** Work instruction **
Although the entries contain pictures, repeat only their words, exactly as written.
┄┄┄┄┄┄┄┄┄┄
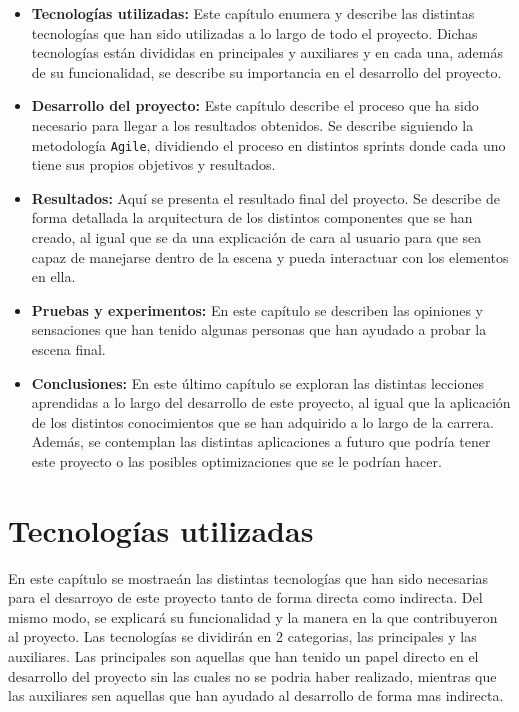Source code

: \documentclass[a4paper, 12pt]{book}
\begin{document}
\begin{itemize}
  \item \textbf{Tecnologías utilizadas:} Este capítulo enumera y describe las distintas tecnologías que han sido utilizadas a lo largo de todo el proyecto. Dichas tecnologías están divididas en principales y auxiliares y en cada una, además de su funcionalidad, se describe su importancia en el desarrollo del proyecto.
  \item \textbf{Desarrollo del proyecto:} Este capítulo describe el proceso que ha sido necesario para llegar a los resultados obtenidos. Se describe siguiendo la metodología \texttt{Agile}, dividiendo el proceso en distintos sprints donde cada uno tiene sus propios objetivos y resultados.
  \item \textbf{Resultados:} Aquí se presenta el resultado final del proyecto. Se describe de forma detallada la arquitectura de los distintos componentes que se han creado, al igual que se da una explicación de cara al usuario para que sea capaz de manejarse dentro de la escena y pueda interactuar con los elementos en ella. 
  \item \textbf{Pruebas y experimentos:} En este capítulo se describen las opiniones y sensaciones que han tenido algunas personas que han ayudado a probar la escena final. 
  \item \textbf{Conclusiones:} En este último capítulo se exploran las distintas lecciones aprendidas a lo largo del desarrollo de este proyecto, al igual que la aplicación de los distintos conocimientos que se han adquirido a lo largo de la carrera. Además, se contemplan las distintas aplicaciones a futuro que podría tener este proyecto o las posibles optimizaciones que se le podrían hacer.
\end{itemize}



\cleardoublepage %
\chapter{Tecnologías utilizadas} 
\label{chap:tecnologias} %
En este capítulo se mostraeán las distintas tecnologías que han sido necesarias para el desarroyo de este proyecto tanto de forma directa como indirecta. Del mismo modo, se explicará su funcionalidad
y la manera en la que contribuyeron al proyecto. Las tecnologías se dividirán en 2 categorias, las principales y las auxiliares. Las principales son aquellas que han tenido un papel directo en el desarrollo 
del proyecto sin las cuales no se podria haber realizado, mientras que las auxiliares sen aquellas que han ayudado al desarrollo de forma mas indirecta.  
\end{document}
┄┄┄┄┄┄┄┄┄┄
** Answer space **
Source code

: \documentclass[a4paper, 12pt]{book}
\begin{document}
\begin{itemize}
  \item \textbf{Tecnologías utilizadas:} Este capítulo enumera y describe las distintas tecnologías que han sido utilizadas a lo largo de todo el proyecto. Dichas tecnologías están divididas en principales y auxiliares y en cada una, además de su funcionalidad, se describe su importancia en el desarrollo del proyecto.
  \item \textbf{Desarrollo del proyecto:} Este capítulo describe el proceso que ha sido necesario para llegar a los resultados obtenidos. Se describe siguiendo la metodología \texttt{Agile}, dividiendo el proceso en distintos sprints donde cada uno tiene sus propios objetivos y resultados.
  \item \textbf{Resultados:} Aquí se presenta el resultado final del proyecto. Se describe de forma detallada la arquitectura de los distintos componentes que se han creado, al igual que se da una explicación de cara al usuario para que sea capaz de manejarse dentro de la escena y pueda interactuar con los elementos en ella. 
  \item \textbf{Pruebas y experimentos:} En este capítulo se describen las opiniones y sensaciones que han tenido algunas personas que han ayudado a probar la escena final. 
  \item \textbf{Conclusiones:} En este último capítulo se exploran las distintas lecciones aprendidas a lo largo del desarrollo de este proyecto, al igual que la aplicación de los distintos conocimientos que se han adquirido a lo largo de la carrera. Además, se contemplan las distintas aplicaciones a futuro que podría tener este proyecto o las posibles optimizaciones que se le podrían hacer.
\end{itemize}



\cleardoublepage %
\chapter{Tecnologías utilizadas} 
\label{chap:tecnologias} %
En este capítulo se mostraeán las distintas tecnologías que han sido necesarias para el desarroyo de este proyecto tanto de forma directa como indirecta. Del mismo modo, se explicará su funcionalidad
y la manera en la que contribuyeron al proyecto. Las tecnologías se dividirán en 2 categorias, las principales y las auxiliares. Las principales son aquellas que han tenido un papel directo en el desarrollo 
del proyecto sin las cuales no se podria haber realizado, mientras que las auxiliares sen aquellas que han ayudado al desarrollo de forma mas indirecta.  
\end{document}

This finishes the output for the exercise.